» **BRIEF**
Pull out every line in the data that has the string "ankle" in it.

(Stored data entries)
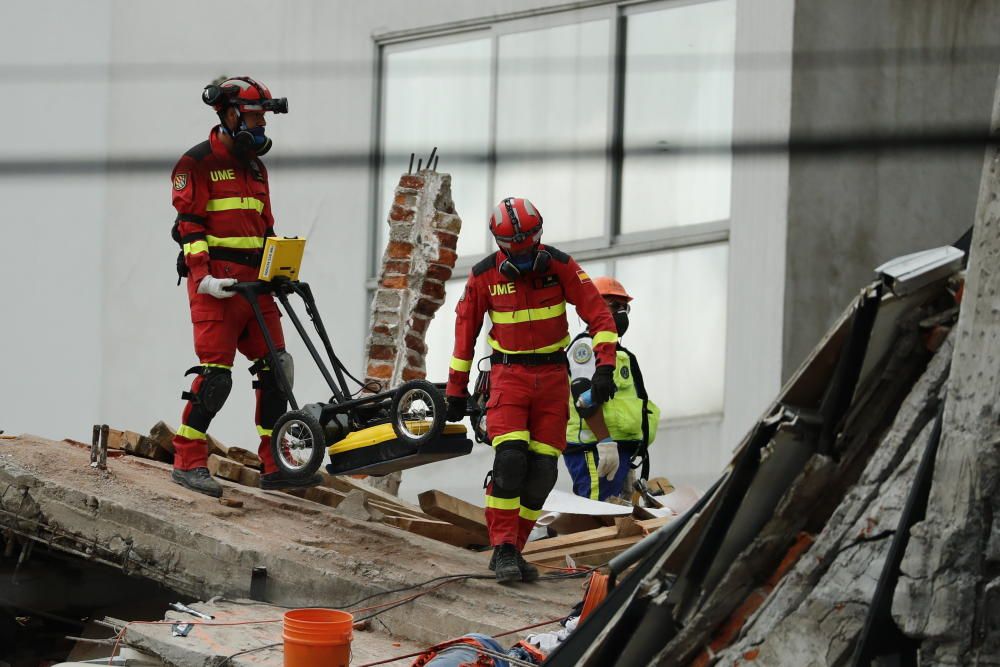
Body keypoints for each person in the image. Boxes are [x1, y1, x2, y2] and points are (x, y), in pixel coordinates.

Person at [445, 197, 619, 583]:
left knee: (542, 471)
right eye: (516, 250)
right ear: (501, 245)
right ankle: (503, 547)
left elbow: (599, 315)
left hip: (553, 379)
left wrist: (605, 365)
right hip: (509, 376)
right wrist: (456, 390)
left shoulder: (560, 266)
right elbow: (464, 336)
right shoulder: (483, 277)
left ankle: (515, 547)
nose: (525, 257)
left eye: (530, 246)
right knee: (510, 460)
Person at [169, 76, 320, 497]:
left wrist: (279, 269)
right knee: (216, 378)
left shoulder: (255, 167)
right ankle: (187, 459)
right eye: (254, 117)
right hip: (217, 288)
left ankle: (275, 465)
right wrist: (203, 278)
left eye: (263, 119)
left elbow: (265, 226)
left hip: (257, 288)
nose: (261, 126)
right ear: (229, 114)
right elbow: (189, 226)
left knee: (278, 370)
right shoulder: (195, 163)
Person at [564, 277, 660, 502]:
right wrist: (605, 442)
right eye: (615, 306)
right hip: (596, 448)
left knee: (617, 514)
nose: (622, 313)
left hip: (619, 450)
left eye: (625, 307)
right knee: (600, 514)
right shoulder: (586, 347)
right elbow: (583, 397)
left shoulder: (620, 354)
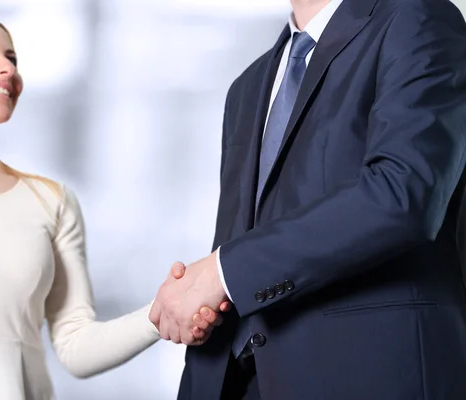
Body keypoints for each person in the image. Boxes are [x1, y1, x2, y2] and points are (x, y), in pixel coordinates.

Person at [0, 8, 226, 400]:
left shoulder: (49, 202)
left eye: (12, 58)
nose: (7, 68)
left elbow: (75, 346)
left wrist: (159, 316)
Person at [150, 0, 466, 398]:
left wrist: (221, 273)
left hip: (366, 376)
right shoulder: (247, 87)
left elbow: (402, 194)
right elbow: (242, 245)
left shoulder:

» **TASK OUTPUT**
right ankle: (503, 547)
left ankle: (515, 547)
right ankle: (187, 459)
left ankle: (275, 465)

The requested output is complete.